I have tried converting the equation $$y = x^3$$ to a polar equation using the following steps but the graph of the resulting polar equation also appears to include $$y=-x^3$$.

$$r^2 = x^2 + y^2$$

$$r^2 = x^2 + (x^3)^2$$

$$r^2 = r^2\times cos(\theta)^2 + r^6cos(\theta)^6$$

$$1 = cos(\theta)^2+r^4\times cos(\theta)^6$$

$$\frac{sin(\theta)^2}{cos(\theta)^6}=r^4$$

$$r = (\frac{sin(\theta)^2}{cos(\theta)^6})^{1/4}$$

However, the graph of this is not $$y = x^3$$.

I am wondering why converting a cartesian equation to a polar equation does not appear to work this way.

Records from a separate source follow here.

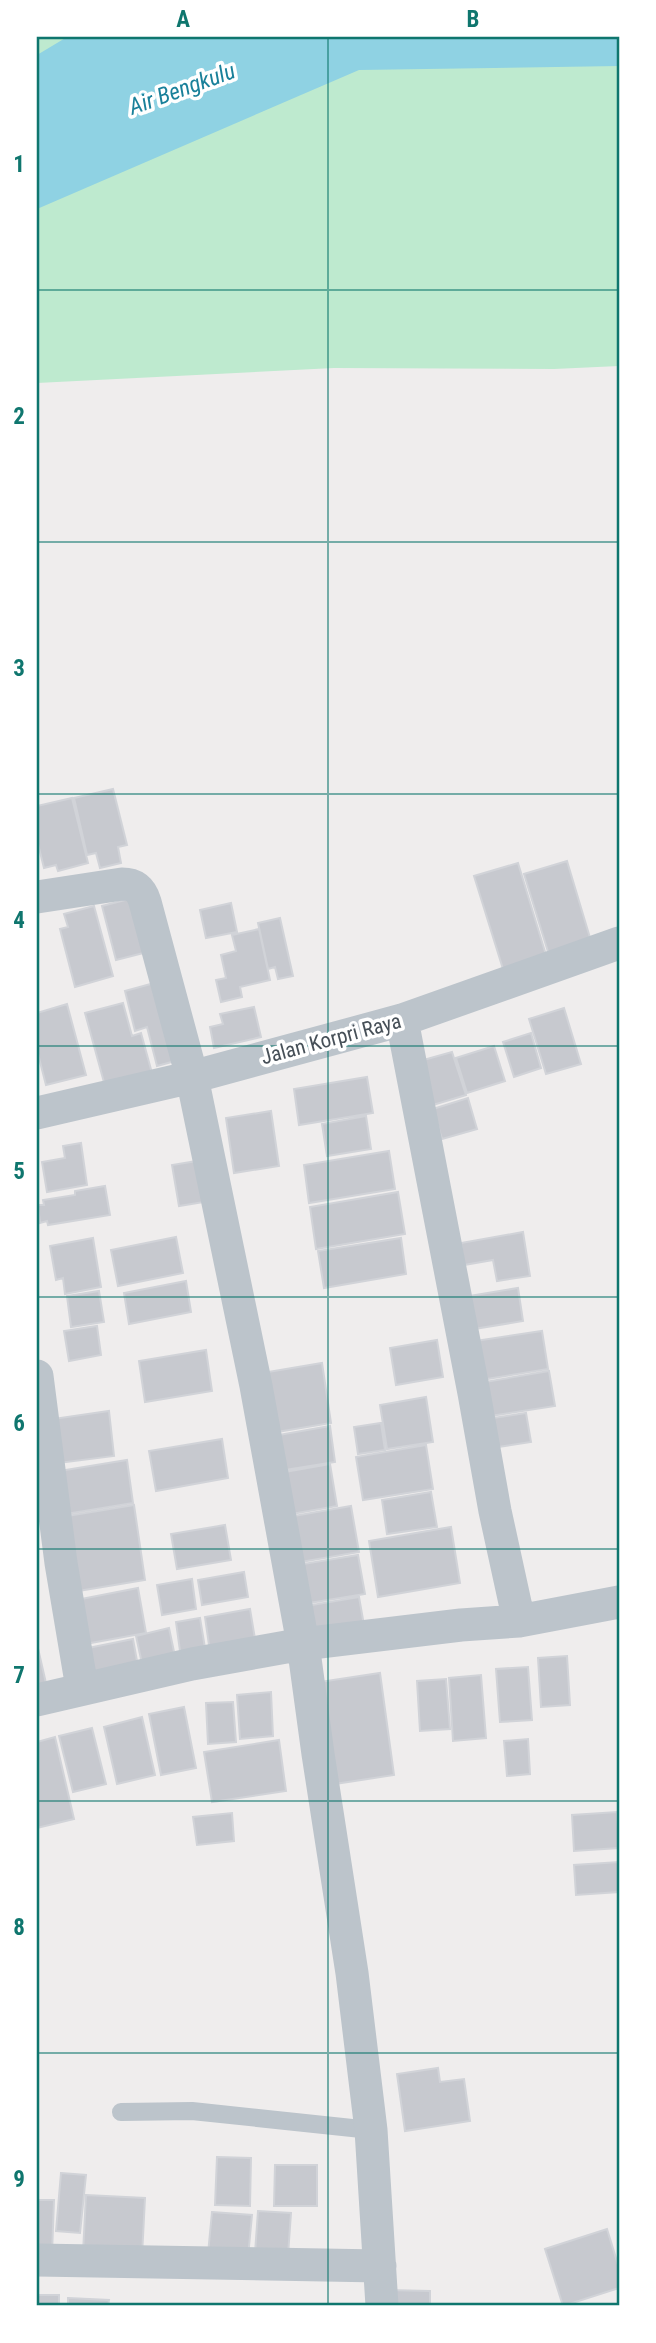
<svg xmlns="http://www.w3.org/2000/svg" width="656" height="2343" font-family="'Roboto Condensed',sans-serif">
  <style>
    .green { fill: #beeacf }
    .water { fill: #8fd2e3 }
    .building { fill: #c7c9cf; stroke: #d1d3d8; stroke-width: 2 }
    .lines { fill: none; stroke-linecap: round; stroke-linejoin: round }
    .service { stroke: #bcc4cb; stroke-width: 18 }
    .minor { stroke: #bcc4cb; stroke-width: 33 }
    .grid { fill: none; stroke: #0f766e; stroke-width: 2; stroke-opacity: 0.55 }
    .labels { text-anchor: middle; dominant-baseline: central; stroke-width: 7; stroke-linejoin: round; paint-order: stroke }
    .street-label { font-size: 21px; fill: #475058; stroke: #fff }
    .water-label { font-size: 23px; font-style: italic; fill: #19809a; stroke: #fff }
    .neatline { fill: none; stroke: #0f766e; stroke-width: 2.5 }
    .grid-label { font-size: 23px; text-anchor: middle; font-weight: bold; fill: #0f766e }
  </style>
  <rect width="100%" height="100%" fill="#efeded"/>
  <path class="green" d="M37 37H619V366L554 369 334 368 37 383Z"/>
  <path class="water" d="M67 37H619V66L359 70 37 209V55Z"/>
  <path class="building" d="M113 789 127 845 118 847 121 863 100 868 96 853 87 855 74 798Z
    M72 798 88 863 58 871 56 865 44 868 37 840V806Z
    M567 861 591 941 549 955 524 874Z
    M518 863 546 955 503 969 474 876Z
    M129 899 155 950 116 960 102 906Z
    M231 903 237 932 206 938 200 910Z
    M94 906 113 976 75 987 60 929 68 927 64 914Z
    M280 918 293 976 278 979 275 967 268 969 258 923Z
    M259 929 270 980 240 987 242 997 221 1002 216 980 226 978 221 955 236 951 232 935Z
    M158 982 179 1060 157 1066 147 1027 135 1031 125 991Z
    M123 1003 132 1036 141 1033 152 1073 105 1086 85 1013Z
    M67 1004 86 1075 46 1085 37 1050V1013Z
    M254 1007 261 1037 214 1048 210 1027 223 1024 220 1014Z
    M564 1008 581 1064 546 1074 529 1019Z
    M531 1033 541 1068 514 1077 503 1042Z
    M494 1046 505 1081 467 1093 456 1058Z
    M452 1052 466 1095 433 1105 420 1061Z
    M367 1077 373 1113 299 1125 294 1089Z
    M468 1098 477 1129 442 1139 433 1109Z
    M271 1111 279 1166 234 1173 226 1118Z
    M366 1116 371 1149 327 1156 322 1124Z
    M81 1143 87 1185 47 1192 42 1162 65 1158 63 1146Z
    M389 1151 395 1189 309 1203 304 1165Z
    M197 1161 204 1202 179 1206 172 1165Z
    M105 1186 110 1215 48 1225 47 1221 40 1223 38 1205H44L43 1200 75 1195V1191Z
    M398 1192 405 1234 316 1249 310 1207Z
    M523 1232 530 1276 497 1281 493 1260 464 1265 461 1243Z
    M176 1237 183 1273 118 1286 111 1250Z
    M93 1238 101 1287 65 1294 63 1278 56 1280 50 1246Z
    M401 1238 406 1274 324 1288 318 1251Z
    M186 1281 191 1312 129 1324 124 1293Z
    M518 1288 523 1321 474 1329 469 1296Z
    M99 1291 104 1322 71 1327 67 1296Z
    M97 1326 101 1355 69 1361 64 1331Z
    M542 1331 548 1369 481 1380 475 1341Z
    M437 1340 443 1377 396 1385 390 1348Z
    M206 1350 212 1391 145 1402 139 1361Z
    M322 1363 331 1423 271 1433 262 1373Z
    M549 1371 555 1406 490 1416 485 1382Z
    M426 1397 433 1442 387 1449 380 1405Z
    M109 1411 114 1456 59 1463 53 1419Z
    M526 1413 531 1442 491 1448 486 1419Z
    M381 1423 385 1450 358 1454 354 1427Z
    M330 1426 335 1462 279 1471 273 1436Z
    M222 1439 228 1478 156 1491 149 1451Z
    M426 1445 433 1489 363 1500 356 1457Z
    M127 1460 133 1503 60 1515 53 1472Z
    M330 1464 337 1506 286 1515 279 1473Z
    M431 1492 437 1527 387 1534 382 1500Z
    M134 1505 145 1580 72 1592 61 1517Z
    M351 1506 359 1552 295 1563 288 1517Z
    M225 1525 231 1560 177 1569 171 1534Z
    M451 1527 460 1583 378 1597 369 1541Z
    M358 1555 365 1594 303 1604 297 1565Z
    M244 1572 248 1597 202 1605 198 1580Z
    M192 1579 196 1609 162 1615 157 1585Z
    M138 1588 146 1633 85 1644 76 1600Z
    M359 1597 365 1631 311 1640 306 1606Z
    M250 1609 256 1645 210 1652 205 1617Z
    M200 1618 206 1654 181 1658 176 1622Z
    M169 1628 177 1666 144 1673 136 1636Z
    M133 1639 139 1672 90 1681 83 1649Z
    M37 1644 48 1692 37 1694Z
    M567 1656 570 1705 541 1707 538 1658Z
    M528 1667 532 1720 500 1722 496 1669Z
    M380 1673 394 1775 328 1785 313 1683Z
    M481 1675 486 1738 453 1741 449 1678Z
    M446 1679 450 1729 420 1731 417 1681Z
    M271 1692 273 1736 240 1739 237 1695Z
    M233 1702 236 1742 208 1744 206 1703Z
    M184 1707 196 1768 161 1775 149 1714Z
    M142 1717 155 1775 117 1784 104 1727Z
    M92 1728 106 1784 73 1792 59 1736Z
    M55 1737 74 1819 37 1828V1742Z
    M528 1739 530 1774 507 1776 504 1741Z
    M279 1740 286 1791 212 1802 204 1752Z
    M617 1812 619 1848 574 1851 572 1815Z
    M232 1813 234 1841 197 1845 193 1817Z
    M619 1862V1892L576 1895 574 1865Z
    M438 2068 440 2082 464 2079 470 2121 405 2131 397 2074Z
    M217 2157 251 2158 250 2206 215 2205Z
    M275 2165H317V2206H274Z
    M61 2173 86 2175 80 2233 56 2231Z
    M86 2195 145 2198 142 2256 83 2253Z
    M37 2200H54L52 2254H37Z
    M258 2211 291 2213 288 2255 255 2253Z
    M212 2212 252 2215 248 2257 208 2254Z
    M607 2229 619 2268V2288L563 2306 545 2249Z
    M387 2290 430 2291V2306H387Z
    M37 2295H59V2306H37Z
    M68 2298 109 2300 108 2306H68Z"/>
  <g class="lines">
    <path class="service" d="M121 2112 192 2111 371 2130"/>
    <path class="minor" d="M37 897 122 884C135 884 141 889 145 902L192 1077 256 1386 303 1644 318 1754 352 1973 371 2130 382 2306
      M402 1020 474 1393 495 1511 519 1621
      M37 1113 192 1077 402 1020 619 943
      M37 1376 61 1563 82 1688
      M37 1700 192 1664 303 1644 461 1625 519 1621 619 1602
      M37 2260 380 2266"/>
  </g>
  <path class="grid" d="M328 37V2306M37 290H619M37 542H619M37 794H619M37 1046H619M37 1297H619M37 1549H619M37 1801H619M37 2053H619"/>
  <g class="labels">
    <g class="street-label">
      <text transform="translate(331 1039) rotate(-15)">Jalan Korpri Raya</text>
    </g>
    <g class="water-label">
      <text transform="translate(182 89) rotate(-20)">Air Bengkulu</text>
    </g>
  </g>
  <rect width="656" height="2343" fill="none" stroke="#ffffff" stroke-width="77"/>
  <rect x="38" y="38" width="580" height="2266" class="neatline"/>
  <g class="grid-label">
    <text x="183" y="27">A</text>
    <text x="473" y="27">B</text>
    <text x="19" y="172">1</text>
    <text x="19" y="424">2</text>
    <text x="19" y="676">3</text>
    <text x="19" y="928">4</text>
    <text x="19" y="1179">5</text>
    <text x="19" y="1431">6</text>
    <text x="19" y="1683">7</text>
    <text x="19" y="1935">8</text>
    <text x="19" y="2187">9</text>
  </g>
</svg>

I understand that $$y=x^3$$ can be easily converted to polar by substituting $$y=rsin(\theta)$$ and $$x=rcos(\theta)$$ into $$y=x^3$$ but I don't understand why I do not get the same answer when substituting $$y = x^3$$ for $$x$$ in $$r^2 = x^2+y^2$$.

Thanks.

• You get the extra solutions from the squaring operations, since $r^2=(-r)^2$. This has the effect of "mirroring" the graph across the $x,y$ axes, or in the polar case, across the center. Jan 11 at 17:50
• Start with $y=-x^3$. The result will be the same starting from the second line, since $(-x^3)^2=(x^3)^2$ Jan 11 at 17:57

$$y=x^3$$

$$r\sin\theta=r^3\cos^3\theta$$

cancel $$r$$ and solve

$$r^2=\frac{\sin\theta}{\cos^3\theta}$$

to solve for $$r$$ we must have $$\frac{\sin\theta}{\cos\theta}\ge 0\to \tan \theta \ge 0$$ that is $$0\le \theta<\pi/2\lor \pi\le \theta<3\pi/2$$

$$r=\sqrt{\frac{\sin\theta}{\cos^3\theta}};\;\theta\in [0,\pi/2)\cup[\pi,3\pi/2)$$

$$r=\sqrt{x^2+x^6}$$ is fine, as the RHS is positive. Then

$$\tan\theta=-\frac{x^3}x=-x^2$$ and

$$r=\sqrt{-\tan^3\theta-\tan\theta}=\sqrt{-\dfrac{\sin\theta}{\cos^3\theta}}.$$

• $\cos^3\theta r^3=-r\sin\theta$ gives $y=-x^3$. You should take $r=\frac{\sin\theta}{\cos^3\theta}$ in the interval $[0,\pi/2)\cup [\pi,3\pi/2)$ Jan 11 at 18:13
• @Raffaele: why don't you enter this as an answer ? It is independent of mine.
– user65203
Jan 11 at 18:29